The Joy of Autumn

By Ingrid Fetell Lee

Park City Aspens

Most years, I feel like autumn sneaks up on me. The heat gradually seeps out of the late summer days too slowly to notice, and then one day suddenly I’m walking to work and the wind comes up and I’m realize I’m cold! But this year I actually felt autumn arrive by degrees. A. and I spent last week working from a cabin not far from the beach, one of those thin-walled places with no insulation or heat, and only an outdoor shower. (Wifi, though, that essential utility, was there in abundance!) I packed a down vest and a scarf, but for the first few days I was wearing tank tops and capris, having to duck out of the midday sun because it was so hot. I drove to the store each morning for iced tea. In the mornings I wrote in an armchair next to an open window, sunlight and breeze streaming in. By 2pm, when the shade covered the yard, I moved outside with my laptop and sat under a big maple tree.

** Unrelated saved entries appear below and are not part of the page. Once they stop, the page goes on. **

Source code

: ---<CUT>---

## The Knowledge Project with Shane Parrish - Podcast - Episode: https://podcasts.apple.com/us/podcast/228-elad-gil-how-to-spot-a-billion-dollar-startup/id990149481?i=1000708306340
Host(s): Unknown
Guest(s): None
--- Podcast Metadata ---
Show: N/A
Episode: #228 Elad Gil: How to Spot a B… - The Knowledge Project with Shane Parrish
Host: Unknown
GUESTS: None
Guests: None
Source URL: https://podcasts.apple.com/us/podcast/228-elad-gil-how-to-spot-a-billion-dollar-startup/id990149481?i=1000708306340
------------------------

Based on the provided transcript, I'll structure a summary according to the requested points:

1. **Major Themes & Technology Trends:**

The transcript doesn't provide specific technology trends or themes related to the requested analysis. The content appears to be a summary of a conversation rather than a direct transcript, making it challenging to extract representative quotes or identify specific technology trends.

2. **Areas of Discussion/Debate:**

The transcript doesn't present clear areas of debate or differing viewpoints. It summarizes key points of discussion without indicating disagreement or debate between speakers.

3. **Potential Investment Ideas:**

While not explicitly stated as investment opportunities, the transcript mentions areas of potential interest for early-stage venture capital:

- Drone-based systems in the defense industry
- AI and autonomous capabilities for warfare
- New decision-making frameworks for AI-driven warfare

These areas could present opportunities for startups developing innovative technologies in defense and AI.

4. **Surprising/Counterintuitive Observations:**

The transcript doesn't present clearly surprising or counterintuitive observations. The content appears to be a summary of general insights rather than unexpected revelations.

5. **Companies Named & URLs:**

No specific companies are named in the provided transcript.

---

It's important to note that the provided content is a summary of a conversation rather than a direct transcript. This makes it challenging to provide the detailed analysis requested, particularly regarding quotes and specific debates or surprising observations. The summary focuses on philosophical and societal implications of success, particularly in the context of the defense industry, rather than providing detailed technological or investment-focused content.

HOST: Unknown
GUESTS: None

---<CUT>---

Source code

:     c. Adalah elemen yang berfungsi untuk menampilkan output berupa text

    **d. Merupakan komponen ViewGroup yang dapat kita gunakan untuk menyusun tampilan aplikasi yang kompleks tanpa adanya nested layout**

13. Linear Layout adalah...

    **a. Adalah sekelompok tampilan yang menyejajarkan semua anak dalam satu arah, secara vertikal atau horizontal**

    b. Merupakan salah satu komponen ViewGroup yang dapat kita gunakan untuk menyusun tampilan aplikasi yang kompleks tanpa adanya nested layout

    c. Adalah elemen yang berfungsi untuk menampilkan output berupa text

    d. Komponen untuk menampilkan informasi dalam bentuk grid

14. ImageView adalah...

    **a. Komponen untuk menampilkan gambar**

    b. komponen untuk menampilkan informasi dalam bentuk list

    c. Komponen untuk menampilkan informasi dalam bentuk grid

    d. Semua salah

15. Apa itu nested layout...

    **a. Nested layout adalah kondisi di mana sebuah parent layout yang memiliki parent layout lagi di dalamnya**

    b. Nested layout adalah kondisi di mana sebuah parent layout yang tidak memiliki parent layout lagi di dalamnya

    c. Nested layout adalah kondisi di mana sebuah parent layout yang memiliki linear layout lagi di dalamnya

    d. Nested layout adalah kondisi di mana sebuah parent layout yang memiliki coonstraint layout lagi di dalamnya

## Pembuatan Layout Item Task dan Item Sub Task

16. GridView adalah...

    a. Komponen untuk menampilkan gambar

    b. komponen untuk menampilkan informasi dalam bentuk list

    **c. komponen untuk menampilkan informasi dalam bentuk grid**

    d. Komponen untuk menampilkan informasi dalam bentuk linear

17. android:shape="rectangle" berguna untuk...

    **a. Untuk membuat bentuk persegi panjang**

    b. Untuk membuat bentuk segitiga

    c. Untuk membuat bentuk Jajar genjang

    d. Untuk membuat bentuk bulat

This routine kept up until about Thursday, when we woke up with cold cheeks, the blankets feeling thin. A morning fire suddenly seemed like a good idea. I put the kettle on the range and packed the wood stove with kindling, still in my pajamas. It seemed too cold to step outside and brave the shower first thing. Still, the afternoons were warm, and the iced tea and outdoor writing ritual continued. By Saturday, the cabin’s walls felt like cardboard. The morning fire had gone from a novelty to a necessity. Outside the breeze smelled of dry leaves. We had crossed the invisible line between days when you seek the shelter of the shade to days when you unconsciously gravitate towards the sun. We had arrived in autumn.

Autumn has always been my favorite season. Something happens to my energy, like blowing on a fire, it ignites with a sudden whoosh! Brisk winds clear out the last of the summer lethargy. Paradoxically, as the days get shorter my stamina (weirdly, now a loaded word!) gets longer. I want to do everything at once.

That autumn should be joyful is somewhat counterintuitive. It’s a slow slide into winter’s barrenness. It’s a full-scale immersion in the experience of decay. Theoretically, that should be depressing as hell. But the way I see it, autumn is also the sign of a year going down in a blaze of glory. It’s a stunning last act, a vibrant refusal to just fade away. If fall had a mascot, I think it would be Iris Apfel or Emiko Mori, women whose auras seem to expand in old age instead of shrinking in the way the world expects. All the color, the scents, the foods: like the finale of a variety show, autumn pulls out all the stops. I think of Wordsworth:

Wild is the magic of autumnal winds amongst the faded woods.

Something I’ve been exploring lately is the idea of bittersweet joy: the joy that mingles with sadness, loss, or nostalgia. A poignant kind of feeling, it’s a mature strain of joy, a joy that is somehow deepened by its imperfection. Many things become more complex with age: wine, houses, friendships. Our emotions do too. If you’ve ever seen the movie Inside Out, it’s that moment where the emotions start to become tinged with blue, holding sadness and joy together. As we age, we seem able to hold more contrasting ideas together in our minds, and more conflicting feelings in our hearts. If summer is pure, unadulterated joy, then autumn is a deeper, less obvious pleasure.